A ordem rural que prevalecera na Inglaterra da Idade Média andava a ruir. Criar carneiros tornou-se lucrativo, de modo que os proprietários de terras, pondo em uso uma série de expedientes, trataram de expulsar os camponeses, e, em pouco tempo, nuvens de ovinos eram vistas cobrindo os campos outrora cultivados. A lavoura da época requeria muita mão de obra; para a criação de carneiros, poucos pastores eram necessários.
Esse fenômeno, que ficou conhecido como "cercamento dos campos", desencadeou uma série de consequências, dentre as quais:
  • Os camponeses expulsos, que só sabiam trabalhar na agricultura, não encontravam outra ocupação;
  • Houve uma elevação considerável na criminalidade e na mendicância;
  • Leis severas e enforcamentos em série não eram suficientes para debelar a incidência de crimes;
  • Declinou a produção de alimentos, havendo, portanto, uma elevação nos preços dos que estavam disponíveis;
  • Mesmo que a produção de lã não fosse um monopólio legalmente reconhecido, os produtores, controlando o mercado, passaram a regular os preços, mantendo-os artificialmente elevados, de modo que os tecidos de lã não mais estavam ao alcance dos pobres.
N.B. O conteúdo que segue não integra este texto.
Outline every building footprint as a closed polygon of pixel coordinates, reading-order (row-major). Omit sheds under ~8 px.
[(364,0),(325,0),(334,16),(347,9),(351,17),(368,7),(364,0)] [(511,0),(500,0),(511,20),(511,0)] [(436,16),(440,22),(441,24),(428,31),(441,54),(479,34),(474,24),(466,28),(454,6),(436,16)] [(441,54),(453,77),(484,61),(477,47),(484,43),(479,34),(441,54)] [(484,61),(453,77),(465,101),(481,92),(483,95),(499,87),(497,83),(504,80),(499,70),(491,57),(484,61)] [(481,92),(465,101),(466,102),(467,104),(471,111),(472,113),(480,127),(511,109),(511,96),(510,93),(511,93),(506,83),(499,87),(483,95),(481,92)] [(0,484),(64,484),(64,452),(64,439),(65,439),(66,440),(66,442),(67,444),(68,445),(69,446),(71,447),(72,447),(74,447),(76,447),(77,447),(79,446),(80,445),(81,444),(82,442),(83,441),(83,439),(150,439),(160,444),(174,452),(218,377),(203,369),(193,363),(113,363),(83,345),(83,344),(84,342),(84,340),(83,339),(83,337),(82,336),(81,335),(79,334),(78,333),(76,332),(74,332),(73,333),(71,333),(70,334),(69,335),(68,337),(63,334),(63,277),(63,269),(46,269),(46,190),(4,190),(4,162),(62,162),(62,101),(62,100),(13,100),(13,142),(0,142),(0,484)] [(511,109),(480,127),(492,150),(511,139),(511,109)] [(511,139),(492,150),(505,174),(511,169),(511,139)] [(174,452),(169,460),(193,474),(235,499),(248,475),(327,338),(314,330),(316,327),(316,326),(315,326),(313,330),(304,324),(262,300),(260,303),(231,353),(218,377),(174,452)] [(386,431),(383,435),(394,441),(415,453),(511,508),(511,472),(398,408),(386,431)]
Vejam então, leitores, que a acusação de "antropofagia", com que Thomas Morus invectivou as ovelhas, melhor caberia aos proprietários de terras - a nobreza e o clero, como o próprio Morus explicou. Exagero ou não, segundo esse autor, depois que os camponeses eram expulsos, nada mais ficava em pé entre as construções das aldeias, a não ser as igrejas. Eram usadas como estábulos.
O tempo da Revolução Industrial estava ainda longe, mas entende-se que o cercamento dos campos foi um dentre muitos fatores que proporcionaram condições para o surgimento da atividade fabril, na qual o ramo da tecelagem alcançou destaque. A enorme produção de lã assegurava um suprimento contínuo de matéria-prima para as fábricas. A configuração urbana mudou drasticamente, com o aparecimento de vastos e miseráveis subúrbios de onde provinha a mão de obra. Em quantidade e qualidade, tecidos ingleses mostraram-se superiores e, gradualmente, conquistaram mercados, mesmo em terras distantes. O que aconteceu na Inglaterra influenciou o mundo.

(*) Nem todos os seres humanos devoram ovelhas; a blogueira, por exemplo, tem horror dessa carnificina.